Re: [PATCH] ACPI: Adjust the return value of _REV on x86
From: Matt Fleming
Date: Mon Mar 23 2015 - 08:04:57 EST
On Mon, 16 Mar, at 04:21:51PM, Jason Ekstrand wrote:
>
> A quick update on the Dell XPS 13 for those of you who are following
> this discussion but aren't aware of the XPS 13-specific discussions.
> The "problem" triggered by _REV=5 is not a *real* problem. The reason
> they special-cased it for the XPS 13 is that the sound card is
> dual-mode and can run over either HDA and I2S. Since the I2S support
> on Linux isn't great at the moment, they special-cased linux to run it
> in HDA mode which has good support. The problem is that, in the A01
> bios update where they changed this, they made a mistake that left the
> sound card in an invalid state. A one-line change to the DSDT table
> in the bios puts it into HDA mode properly and fixes both the audio
> and suspend/resume issues. They should be coming out with a bios
> update shortly to fix this.
>
> I'm not knowledgeable enough to weigh in on the philosophical issues
> here, but I thought it was worth explaining the reason for the linux
> special-casing. In the case of the new XPS 13, Dell was doing
> something useful with their special-casing, they just made a mistake.

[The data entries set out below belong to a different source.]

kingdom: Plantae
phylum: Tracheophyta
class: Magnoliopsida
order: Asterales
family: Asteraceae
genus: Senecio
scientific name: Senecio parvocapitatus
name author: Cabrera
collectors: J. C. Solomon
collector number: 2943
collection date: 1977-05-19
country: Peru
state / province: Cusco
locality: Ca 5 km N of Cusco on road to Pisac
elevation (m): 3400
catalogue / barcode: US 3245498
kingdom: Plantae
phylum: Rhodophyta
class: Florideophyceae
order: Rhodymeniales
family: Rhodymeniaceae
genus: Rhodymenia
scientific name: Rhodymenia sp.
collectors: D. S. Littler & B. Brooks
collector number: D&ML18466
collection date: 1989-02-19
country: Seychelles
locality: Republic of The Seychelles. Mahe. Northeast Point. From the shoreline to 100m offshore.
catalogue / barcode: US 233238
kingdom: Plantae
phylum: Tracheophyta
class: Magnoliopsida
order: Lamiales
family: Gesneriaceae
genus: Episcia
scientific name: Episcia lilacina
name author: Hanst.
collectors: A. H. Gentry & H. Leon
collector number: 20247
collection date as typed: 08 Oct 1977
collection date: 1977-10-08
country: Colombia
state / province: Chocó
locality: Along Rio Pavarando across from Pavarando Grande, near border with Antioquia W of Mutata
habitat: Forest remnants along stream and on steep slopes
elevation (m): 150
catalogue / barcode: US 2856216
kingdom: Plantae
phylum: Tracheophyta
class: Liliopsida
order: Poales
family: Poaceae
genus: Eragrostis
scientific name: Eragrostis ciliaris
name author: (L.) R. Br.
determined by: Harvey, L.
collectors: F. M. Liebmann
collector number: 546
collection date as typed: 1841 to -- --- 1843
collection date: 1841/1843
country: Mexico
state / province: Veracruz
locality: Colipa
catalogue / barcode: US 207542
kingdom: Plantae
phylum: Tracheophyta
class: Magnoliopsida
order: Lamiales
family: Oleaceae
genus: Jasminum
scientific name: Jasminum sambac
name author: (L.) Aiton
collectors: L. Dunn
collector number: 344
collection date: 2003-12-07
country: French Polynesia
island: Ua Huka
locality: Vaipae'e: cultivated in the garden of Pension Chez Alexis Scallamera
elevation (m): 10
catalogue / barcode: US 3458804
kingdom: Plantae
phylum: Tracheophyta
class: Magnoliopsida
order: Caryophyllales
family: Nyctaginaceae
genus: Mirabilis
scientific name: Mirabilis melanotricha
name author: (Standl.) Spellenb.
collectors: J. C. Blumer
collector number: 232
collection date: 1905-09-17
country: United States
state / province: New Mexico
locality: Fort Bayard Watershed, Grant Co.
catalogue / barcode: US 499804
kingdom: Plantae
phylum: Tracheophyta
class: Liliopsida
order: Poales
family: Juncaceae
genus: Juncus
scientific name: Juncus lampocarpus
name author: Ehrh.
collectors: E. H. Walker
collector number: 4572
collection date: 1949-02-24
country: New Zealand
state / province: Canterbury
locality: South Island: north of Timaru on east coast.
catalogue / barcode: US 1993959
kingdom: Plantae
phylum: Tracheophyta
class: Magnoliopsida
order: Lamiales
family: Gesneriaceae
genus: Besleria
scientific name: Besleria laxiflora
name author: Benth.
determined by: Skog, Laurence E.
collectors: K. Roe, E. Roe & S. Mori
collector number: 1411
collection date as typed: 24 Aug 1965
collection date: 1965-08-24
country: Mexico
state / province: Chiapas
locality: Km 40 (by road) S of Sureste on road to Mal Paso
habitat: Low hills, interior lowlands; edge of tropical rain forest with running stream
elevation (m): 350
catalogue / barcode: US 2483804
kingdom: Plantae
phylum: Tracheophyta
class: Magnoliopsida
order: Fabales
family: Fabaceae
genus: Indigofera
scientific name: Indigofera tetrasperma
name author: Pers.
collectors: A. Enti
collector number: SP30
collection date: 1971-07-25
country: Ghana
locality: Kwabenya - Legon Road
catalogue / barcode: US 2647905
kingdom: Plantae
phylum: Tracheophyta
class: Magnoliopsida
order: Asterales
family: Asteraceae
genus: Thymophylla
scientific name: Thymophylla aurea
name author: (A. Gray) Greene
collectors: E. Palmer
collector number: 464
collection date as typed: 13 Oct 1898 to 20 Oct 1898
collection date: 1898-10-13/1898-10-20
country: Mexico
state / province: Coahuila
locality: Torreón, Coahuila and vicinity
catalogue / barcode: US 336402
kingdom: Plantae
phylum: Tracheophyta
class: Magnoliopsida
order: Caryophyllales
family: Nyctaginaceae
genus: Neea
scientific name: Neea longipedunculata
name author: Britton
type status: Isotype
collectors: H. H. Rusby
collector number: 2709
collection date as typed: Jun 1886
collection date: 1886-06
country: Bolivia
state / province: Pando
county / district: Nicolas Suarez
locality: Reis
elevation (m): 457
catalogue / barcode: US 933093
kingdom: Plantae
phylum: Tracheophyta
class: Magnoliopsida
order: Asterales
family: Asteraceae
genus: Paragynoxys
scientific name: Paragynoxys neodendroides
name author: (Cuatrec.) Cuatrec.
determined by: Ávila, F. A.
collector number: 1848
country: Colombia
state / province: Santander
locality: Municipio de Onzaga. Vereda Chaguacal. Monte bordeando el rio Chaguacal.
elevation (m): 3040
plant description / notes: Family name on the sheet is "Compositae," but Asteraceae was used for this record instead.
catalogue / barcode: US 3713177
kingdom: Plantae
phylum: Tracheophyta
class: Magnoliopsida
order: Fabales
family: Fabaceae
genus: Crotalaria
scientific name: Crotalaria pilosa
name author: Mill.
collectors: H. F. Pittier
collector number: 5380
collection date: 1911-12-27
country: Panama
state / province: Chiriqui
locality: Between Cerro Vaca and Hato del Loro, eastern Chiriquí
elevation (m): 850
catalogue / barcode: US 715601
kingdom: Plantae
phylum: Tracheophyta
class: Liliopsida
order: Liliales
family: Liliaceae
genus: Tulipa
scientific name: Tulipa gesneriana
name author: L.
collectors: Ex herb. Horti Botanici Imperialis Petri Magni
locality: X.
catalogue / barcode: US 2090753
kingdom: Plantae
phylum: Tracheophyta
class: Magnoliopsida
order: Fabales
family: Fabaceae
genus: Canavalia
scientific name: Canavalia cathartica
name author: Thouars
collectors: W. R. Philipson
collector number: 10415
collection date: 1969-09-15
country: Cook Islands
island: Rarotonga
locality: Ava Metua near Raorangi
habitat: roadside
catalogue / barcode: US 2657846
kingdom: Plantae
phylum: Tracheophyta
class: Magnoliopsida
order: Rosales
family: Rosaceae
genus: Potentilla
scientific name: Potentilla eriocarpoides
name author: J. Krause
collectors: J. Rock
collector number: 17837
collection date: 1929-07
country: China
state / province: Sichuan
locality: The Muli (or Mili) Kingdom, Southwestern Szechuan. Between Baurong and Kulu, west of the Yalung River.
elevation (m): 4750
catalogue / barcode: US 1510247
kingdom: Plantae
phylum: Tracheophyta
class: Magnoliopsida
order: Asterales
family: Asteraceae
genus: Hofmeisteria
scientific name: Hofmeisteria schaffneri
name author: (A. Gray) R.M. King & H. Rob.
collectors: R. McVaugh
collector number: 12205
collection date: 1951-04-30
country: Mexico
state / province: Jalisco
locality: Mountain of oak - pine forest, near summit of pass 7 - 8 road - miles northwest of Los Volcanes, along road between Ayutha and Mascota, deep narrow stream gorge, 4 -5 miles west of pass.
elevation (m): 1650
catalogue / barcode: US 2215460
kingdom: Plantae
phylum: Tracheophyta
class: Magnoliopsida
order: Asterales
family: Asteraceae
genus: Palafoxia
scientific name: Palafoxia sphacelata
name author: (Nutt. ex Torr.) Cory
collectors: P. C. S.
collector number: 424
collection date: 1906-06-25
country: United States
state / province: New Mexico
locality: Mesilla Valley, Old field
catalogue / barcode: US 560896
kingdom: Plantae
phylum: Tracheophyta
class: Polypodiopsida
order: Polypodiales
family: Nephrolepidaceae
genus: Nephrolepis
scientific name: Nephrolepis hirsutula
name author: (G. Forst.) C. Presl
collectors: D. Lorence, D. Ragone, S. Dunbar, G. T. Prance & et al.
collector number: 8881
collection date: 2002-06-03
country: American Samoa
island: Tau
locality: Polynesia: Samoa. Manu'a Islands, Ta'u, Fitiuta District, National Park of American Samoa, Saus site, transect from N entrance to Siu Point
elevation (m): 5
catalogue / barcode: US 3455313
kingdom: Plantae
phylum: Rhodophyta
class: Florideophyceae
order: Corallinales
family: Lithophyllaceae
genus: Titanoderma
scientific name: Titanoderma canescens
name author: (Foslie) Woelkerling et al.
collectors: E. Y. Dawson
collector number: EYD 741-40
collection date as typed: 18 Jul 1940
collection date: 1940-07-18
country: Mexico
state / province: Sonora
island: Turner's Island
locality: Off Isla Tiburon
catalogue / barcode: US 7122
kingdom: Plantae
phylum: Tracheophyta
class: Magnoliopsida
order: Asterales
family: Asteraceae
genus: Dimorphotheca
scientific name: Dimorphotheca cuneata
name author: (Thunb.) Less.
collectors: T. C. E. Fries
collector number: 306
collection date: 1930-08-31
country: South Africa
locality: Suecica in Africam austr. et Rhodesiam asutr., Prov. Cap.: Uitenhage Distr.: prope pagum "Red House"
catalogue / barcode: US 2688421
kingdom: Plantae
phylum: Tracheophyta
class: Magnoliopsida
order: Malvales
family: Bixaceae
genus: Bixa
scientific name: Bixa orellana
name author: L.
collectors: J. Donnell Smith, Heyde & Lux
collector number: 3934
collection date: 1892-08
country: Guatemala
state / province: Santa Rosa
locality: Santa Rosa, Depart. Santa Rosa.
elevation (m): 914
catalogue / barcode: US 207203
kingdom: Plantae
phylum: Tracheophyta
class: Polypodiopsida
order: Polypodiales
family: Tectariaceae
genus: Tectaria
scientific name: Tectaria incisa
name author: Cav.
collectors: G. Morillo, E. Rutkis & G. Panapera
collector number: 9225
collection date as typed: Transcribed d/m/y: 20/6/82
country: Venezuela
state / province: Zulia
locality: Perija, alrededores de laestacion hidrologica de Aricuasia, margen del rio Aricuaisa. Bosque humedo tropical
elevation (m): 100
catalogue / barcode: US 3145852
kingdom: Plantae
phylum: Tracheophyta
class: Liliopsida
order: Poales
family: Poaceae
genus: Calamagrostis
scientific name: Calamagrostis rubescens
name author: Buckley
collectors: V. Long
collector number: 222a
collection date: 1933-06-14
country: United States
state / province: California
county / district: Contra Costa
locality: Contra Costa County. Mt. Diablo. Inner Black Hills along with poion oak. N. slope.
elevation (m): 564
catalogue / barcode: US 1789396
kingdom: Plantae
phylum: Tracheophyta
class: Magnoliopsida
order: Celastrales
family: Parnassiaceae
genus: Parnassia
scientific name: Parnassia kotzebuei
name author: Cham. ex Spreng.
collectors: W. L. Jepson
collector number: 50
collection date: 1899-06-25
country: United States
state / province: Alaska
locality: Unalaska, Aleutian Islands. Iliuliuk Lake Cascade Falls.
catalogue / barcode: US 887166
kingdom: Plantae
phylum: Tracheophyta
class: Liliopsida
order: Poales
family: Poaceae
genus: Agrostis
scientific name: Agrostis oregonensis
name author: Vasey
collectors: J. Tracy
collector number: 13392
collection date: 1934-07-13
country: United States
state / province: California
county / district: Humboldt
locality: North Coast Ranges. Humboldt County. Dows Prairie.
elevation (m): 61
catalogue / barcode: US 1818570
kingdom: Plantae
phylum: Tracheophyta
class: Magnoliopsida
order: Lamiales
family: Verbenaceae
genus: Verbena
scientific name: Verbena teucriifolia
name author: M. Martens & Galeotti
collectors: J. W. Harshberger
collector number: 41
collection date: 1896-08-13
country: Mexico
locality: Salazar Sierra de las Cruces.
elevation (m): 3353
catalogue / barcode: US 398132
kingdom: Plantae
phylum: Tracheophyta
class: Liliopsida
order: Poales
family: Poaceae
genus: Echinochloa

> If we did start advertising _REV=2 this would cause the laptop (with
> the fixed bios) to load the sound card in I2S mode and it would be
> less reliable.
Sadly no, Dell are not doing something useful. Their use of _REV is
entirely misguided for the same reasons using _OSI(Linux) is discouraged
in drivers/acpi/osl.c; namely that working around kernel bugs in the
BIOS is a terrible solution.
Non-Windows BIOS code paths are not validated to the same degree as
those traversed by running Windows, which is exactly why we try so hard
to emulate Windows whenever we interact with the BIOS.
The real way to fix this is to add the necessary support and bug fixes
to the kernel, exactly as Bard (Cc'd) has been doing.
P.S If Dell XPS13 owners try this patch and audio isn't magically
detected, make sure you perform *two* cold boots. There appears to be some
level of caching going where the last read _REV value is used.